Talk Talk Talk Talk Talk Myself to Death: Another Baby Step Forward

Sunday, July 29, 2007

Another Baby Step Forward

We've apparently made another very small step in figuring out some of what this administration has been up to. We knew that there was some dissension within the Justice Department over some aspect of the National Security Agency's top-secret surveillance program in 2004. When James Comey, acting attorney general while John Ashcroft was in the hospital, refused to approve the program, Alberto Gonzales and Andy Card invaded Ashcroft's hospital room to convince Ashcroft to overrule. He refused to, and many top Justice Department officials threatened to resign if the White House went along with it anyway. Some compromise was reached, and the Justice Department approved the program as it exists today. In talking about all this before the Senate, Alberto insists that there was no dissension over the elements of the program that were ultimately approved. No, I guess not, seeing that what we've got now was a compromised that everyone signed off on. But it's never been clear exactly what Alberto and Andy Card intended to have approved at the hospital and what was so bad that John Ashcroft and several other Justice officials were willing to resign over.

Today's New York Times adds a little bit to the puzzle, reporting that whatever it was, it involved data mining. That's something that moves the investigation on, certainly, but it doesn't give us much to chew on. Even the Times says so:

A half-dozen officials and former officials interviewed for this article would speak only on the condition of anonymity, in part because unauthorized disclosures about the classified program are already the subject of a criminal investigation.

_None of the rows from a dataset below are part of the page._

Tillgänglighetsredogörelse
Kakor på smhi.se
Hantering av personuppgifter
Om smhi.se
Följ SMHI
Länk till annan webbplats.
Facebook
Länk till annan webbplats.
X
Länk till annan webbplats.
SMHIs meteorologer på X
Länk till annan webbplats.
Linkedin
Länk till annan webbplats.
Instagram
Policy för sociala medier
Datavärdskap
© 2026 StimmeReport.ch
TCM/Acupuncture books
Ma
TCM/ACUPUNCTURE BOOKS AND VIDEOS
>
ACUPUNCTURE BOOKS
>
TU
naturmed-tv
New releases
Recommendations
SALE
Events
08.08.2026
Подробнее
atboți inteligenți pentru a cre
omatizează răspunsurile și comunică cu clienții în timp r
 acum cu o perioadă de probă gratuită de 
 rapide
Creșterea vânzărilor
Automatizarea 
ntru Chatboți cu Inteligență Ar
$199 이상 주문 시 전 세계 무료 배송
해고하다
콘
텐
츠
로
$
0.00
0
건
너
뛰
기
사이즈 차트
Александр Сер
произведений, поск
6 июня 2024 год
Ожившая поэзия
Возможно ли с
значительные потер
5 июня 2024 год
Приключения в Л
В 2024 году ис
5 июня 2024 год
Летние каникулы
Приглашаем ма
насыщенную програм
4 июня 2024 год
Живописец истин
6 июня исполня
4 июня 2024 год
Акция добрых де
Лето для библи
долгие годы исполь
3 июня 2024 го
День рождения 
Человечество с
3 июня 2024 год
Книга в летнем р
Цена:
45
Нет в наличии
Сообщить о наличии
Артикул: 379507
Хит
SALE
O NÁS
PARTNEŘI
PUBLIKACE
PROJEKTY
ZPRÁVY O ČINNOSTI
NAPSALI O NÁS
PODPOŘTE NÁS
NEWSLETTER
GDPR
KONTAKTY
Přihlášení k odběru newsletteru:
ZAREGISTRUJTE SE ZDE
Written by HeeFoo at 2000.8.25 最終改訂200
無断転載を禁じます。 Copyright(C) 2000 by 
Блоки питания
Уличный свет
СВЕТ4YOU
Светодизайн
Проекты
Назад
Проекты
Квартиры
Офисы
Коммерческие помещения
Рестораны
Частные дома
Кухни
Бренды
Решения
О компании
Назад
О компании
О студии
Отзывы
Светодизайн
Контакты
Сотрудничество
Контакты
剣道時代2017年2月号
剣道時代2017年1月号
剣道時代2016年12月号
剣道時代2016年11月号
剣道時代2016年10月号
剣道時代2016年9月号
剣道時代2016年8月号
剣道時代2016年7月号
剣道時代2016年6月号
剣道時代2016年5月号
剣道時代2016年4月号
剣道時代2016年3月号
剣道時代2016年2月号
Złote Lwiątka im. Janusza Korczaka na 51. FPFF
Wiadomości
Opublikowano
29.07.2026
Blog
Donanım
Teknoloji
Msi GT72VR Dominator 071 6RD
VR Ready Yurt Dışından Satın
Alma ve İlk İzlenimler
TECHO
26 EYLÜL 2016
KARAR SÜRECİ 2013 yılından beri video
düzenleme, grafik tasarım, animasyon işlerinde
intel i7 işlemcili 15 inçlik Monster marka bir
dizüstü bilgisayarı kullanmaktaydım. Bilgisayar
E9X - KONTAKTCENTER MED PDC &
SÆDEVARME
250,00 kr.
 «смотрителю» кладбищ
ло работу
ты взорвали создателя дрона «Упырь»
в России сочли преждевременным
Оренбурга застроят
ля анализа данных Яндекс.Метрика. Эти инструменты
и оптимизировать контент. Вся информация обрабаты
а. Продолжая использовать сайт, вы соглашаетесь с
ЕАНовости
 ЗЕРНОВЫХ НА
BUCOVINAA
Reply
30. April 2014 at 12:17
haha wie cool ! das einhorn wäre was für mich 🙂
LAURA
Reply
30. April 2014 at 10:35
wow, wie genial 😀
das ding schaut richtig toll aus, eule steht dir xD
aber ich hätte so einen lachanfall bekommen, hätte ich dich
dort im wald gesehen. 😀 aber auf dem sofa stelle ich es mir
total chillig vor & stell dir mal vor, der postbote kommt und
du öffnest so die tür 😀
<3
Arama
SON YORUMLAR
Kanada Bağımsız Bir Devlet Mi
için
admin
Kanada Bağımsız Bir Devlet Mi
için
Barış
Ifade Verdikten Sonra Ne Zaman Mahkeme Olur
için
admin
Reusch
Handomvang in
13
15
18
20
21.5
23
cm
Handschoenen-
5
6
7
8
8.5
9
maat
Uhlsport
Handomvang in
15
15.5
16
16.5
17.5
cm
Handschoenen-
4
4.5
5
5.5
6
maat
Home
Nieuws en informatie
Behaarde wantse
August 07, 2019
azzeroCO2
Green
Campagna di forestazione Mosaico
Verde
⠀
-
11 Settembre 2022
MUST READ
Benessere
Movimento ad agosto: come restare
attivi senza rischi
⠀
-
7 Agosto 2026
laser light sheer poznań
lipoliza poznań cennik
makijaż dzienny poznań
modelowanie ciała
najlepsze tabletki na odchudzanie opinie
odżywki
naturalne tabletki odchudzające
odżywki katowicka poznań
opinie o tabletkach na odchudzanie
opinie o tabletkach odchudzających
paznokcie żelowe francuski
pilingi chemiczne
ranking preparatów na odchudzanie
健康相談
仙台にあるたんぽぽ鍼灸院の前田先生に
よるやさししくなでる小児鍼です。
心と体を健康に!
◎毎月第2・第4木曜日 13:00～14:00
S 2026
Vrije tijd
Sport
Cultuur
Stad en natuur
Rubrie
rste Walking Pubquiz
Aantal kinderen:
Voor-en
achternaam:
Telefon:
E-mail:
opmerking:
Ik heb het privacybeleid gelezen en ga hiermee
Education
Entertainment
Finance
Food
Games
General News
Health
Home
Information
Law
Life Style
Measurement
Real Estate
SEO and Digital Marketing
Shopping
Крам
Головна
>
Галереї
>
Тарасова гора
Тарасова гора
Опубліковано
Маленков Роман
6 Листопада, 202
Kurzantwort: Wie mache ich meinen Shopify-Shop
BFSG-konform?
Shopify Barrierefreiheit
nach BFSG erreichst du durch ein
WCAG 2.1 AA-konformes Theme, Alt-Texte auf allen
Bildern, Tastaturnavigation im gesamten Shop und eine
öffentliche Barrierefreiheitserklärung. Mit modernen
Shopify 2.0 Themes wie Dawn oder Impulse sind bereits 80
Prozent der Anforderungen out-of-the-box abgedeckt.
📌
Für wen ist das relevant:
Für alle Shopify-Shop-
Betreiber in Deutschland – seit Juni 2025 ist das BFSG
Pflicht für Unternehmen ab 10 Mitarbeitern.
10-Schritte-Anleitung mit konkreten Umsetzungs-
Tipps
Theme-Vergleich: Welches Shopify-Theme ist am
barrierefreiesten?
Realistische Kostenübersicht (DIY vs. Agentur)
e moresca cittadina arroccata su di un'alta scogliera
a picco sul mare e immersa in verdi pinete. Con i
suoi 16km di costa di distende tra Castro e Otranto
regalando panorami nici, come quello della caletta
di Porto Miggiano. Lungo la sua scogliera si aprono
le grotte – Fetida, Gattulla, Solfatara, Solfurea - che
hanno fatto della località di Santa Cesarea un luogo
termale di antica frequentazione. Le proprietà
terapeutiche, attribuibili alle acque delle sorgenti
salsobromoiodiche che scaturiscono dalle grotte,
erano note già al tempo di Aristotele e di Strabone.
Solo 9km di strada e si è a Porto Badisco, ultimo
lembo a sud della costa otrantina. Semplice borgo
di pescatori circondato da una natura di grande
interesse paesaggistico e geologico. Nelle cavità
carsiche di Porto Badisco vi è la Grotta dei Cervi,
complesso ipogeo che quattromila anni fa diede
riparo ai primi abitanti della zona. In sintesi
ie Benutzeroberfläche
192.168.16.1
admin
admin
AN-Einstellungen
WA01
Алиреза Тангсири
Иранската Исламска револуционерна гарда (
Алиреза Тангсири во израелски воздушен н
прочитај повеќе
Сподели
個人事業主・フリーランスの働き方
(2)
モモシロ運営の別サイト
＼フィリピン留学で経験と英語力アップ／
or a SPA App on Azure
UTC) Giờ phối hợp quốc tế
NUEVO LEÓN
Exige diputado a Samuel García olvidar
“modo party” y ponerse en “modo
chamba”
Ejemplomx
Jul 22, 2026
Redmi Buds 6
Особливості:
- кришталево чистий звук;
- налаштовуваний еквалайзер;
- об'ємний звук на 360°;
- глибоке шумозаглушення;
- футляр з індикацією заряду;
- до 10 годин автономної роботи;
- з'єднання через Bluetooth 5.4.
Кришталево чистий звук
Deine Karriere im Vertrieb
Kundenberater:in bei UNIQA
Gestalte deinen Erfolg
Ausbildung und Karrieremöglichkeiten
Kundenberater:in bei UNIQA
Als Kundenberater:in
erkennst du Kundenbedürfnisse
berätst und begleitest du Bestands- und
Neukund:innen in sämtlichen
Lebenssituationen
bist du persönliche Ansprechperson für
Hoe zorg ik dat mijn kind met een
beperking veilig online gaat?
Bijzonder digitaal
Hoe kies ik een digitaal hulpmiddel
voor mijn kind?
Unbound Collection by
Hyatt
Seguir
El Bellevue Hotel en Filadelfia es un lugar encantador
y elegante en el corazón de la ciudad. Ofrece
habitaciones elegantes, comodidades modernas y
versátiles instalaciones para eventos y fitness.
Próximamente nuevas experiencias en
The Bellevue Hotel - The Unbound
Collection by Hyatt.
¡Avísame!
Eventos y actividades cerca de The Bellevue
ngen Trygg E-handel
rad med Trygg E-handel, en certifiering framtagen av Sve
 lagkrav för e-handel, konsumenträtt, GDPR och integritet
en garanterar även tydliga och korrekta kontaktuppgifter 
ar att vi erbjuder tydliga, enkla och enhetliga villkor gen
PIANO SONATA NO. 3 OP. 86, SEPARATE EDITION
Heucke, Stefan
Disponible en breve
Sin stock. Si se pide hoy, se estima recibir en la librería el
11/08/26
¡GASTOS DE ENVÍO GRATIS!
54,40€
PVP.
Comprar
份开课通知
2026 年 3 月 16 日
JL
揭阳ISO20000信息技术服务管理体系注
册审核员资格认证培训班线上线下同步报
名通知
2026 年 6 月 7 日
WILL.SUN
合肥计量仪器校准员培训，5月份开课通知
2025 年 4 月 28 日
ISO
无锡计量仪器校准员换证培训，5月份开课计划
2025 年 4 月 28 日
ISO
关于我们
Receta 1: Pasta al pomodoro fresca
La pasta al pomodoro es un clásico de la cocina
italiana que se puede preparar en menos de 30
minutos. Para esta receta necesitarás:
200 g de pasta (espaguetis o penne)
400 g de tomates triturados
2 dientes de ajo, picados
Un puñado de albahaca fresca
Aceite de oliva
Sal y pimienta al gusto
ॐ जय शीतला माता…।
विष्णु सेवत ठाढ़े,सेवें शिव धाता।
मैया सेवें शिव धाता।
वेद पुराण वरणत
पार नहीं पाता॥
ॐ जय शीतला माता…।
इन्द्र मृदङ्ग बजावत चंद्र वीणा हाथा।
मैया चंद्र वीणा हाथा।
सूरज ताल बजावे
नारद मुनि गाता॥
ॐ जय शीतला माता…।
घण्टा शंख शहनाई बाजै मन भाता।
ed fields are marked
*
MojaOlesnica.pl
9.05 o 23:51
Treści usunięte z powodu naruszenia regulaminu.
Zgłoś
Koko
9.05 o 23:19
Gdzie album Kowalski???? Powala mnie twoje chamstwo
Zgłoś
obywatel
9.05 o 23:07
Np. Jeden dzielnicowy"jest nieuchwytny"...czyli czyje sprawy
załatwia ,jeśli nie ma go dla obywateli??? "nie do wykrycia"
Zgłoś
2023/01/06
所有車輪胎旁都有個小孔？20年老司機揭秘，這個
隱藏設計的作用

Some of the officials said the 2004 dispute involved other issues in addition to the data mining, but would not provide details. They would not say whether the differences were over how the databases were searched or how the resulting information was used.

Nor would they explain what modifications to the surveillance program President Bush authorized to head off the threatened resignations by Justice Department officials.

So there's not much there, but it's a start. Nothing yet justifies the kind of desperate secrecy Alberto and the rest of the administration has been insisting on, so it goes much deeper than this. Josh Marshall has further analysis:

To put this into perspective, remember that the White House has been willing to go to the public and make a positive argument for certain surveillance procedures (notably evasion of the FISA Court strictures) which appear to be illegal on their face. This must be much more serious and apparently something all but the most ravenous Bush authoritarians would never accept. It is supposedly no longer even happening and hasn't been for a few years. So disclosing it could not jeopardize a program. The only reason that suggests itself is that the political and legal consequences of disclosure are too grave to allow.

Is it too obvious to end with "more to come"?